The report in question purports to support the concept that new drugs save lives. However, the analysis fails to control for differences among states in infant mortality rates, demographics, or causes of death. Inadequate surrogate measures of health status are used, and reverse causation could explain several key findings.
In economic analyses, a statistical regression stands or falls in its entirety. A regression that passes inspection for internal validity should be tested for its ability to withstand manipulation; for example, removing a variable, splitting a time period, or running the regression in two halves should not qualitatively change the results of a robust regression. Lack of internal consistency indicates that there is something wrong.
In the Lichtenberg analysis, the negative relationship between income and life expectancy, the finding that health insurance coverage lowers costs while increasing productivity, and the lack of a relationship between education and productivity are all anomalous results inconsistent with a large body of previous research. The most likely explanation is that the regressions in this analysis were improperly performed.

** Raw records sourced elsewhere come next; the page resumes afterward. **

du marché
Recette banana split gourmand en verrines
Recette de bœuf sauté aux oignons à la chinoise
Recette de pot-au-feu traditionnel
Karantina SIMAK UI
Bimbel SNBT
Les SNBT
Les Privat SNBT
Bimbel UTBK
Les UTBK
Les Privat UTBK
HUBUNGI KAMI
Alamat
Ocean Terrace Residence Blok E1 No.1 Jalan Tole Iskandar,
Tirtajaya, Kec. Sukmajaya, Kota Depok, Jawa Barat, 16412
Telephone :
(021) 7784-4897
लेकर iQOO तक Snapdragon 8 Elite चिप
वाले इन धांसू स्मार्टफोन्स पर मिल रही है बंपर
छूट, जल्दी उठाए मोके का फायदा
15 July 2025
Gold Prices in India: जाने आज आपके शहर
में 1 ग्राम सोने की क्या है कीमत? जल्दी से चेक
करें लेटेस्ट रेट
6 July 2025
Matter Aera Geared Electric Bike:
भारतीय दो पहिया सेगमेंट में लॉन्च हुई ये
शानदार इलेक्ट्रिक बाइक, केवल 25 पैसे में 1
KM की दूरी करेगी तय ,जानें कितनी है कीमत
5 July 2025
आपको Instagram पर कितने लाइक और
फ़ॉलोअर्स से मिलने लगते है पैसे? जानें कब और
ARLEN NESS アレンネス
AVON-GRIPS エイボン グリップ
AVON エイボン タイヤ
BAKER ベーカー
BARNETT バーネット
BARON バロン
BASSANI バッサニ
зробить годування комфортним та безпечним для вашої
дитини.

Previous studies by Lichtenberg have also been criticized.4–6
Two previous studies, using Medical Expenditure Panel Survey (MEPS) data, concluded that replacing older drugs with newer drugs would save money. The first study30
was criticized for a cross-sectional design inappropriate for determining cause and effect.4
Additionally, the use of prescriptions as a unit of analysis rather than people meant that the death of a person using ten drugs would have been counted as ten deaths.5
The second study (NBER) failed to control for prior health status and other variables.4
An independent reanalysis, using the same data and methodologies in conjunction with more accurate drug approval dates and the consideration of plausible alternative assumptions, could not confirm Lichtenberg’s conclusions.4
An analysis of cardiovascular drugs that used the same MEPS data set found no association between the use of newer drugs and non-drug expenditures after controlling for the number of drugs or the mix of drugs of different ages.6
Lichtenberg’s claims that adopting new drugs saves money, increases life expectancy, and increases productivity are unreliable and should not be considered in health policy decisions. Moreover, while some new drugs are therapeutic advances, others are not. For example, the federally-funded ALLHAT study found that chlorthiazide, an older, inexpensive diuretic, was superior to new drugs for treating hypertension.30
The CATIE study, also government-funded, found that older antipsychotics are as effective as newer ones for treating schizophrenia.33,34
Also, newer drugs may amplify risks rather than benefits. Novel drugs carry more risks than older drugs because problems associated with long-term use or in special populations (for example, the elderly) are revealed only after a drug is in widespread use.35
Half of drug withdrawals or black box warnings occur within two years of approval.36
The Lichtenberg study argues that there have been very large returns from the development of new drugs in the form of longer life expectancy and in the form of reduced non-drug health care costs and increased productivity. The implication is that the current model of drug development and financing is extremely successful and that altering it, for example through the bulk purchases of drugs in the Medicare prescription drug benefit, could seriously undermine the further development of new drugs.
Our critique shows that Lichtenberg’s methods are seriously flawed and his conclusions are therefore unsupportable. In the absence of more compelling research on the impact of newer drugs, policymakers should actively seek ways to contain spending on novel pharmaceuticals. Prescription drugs are the most rapidly growing component of health care costs and will impose a major burden on government budgets and the economy as a whole if they are not reined in.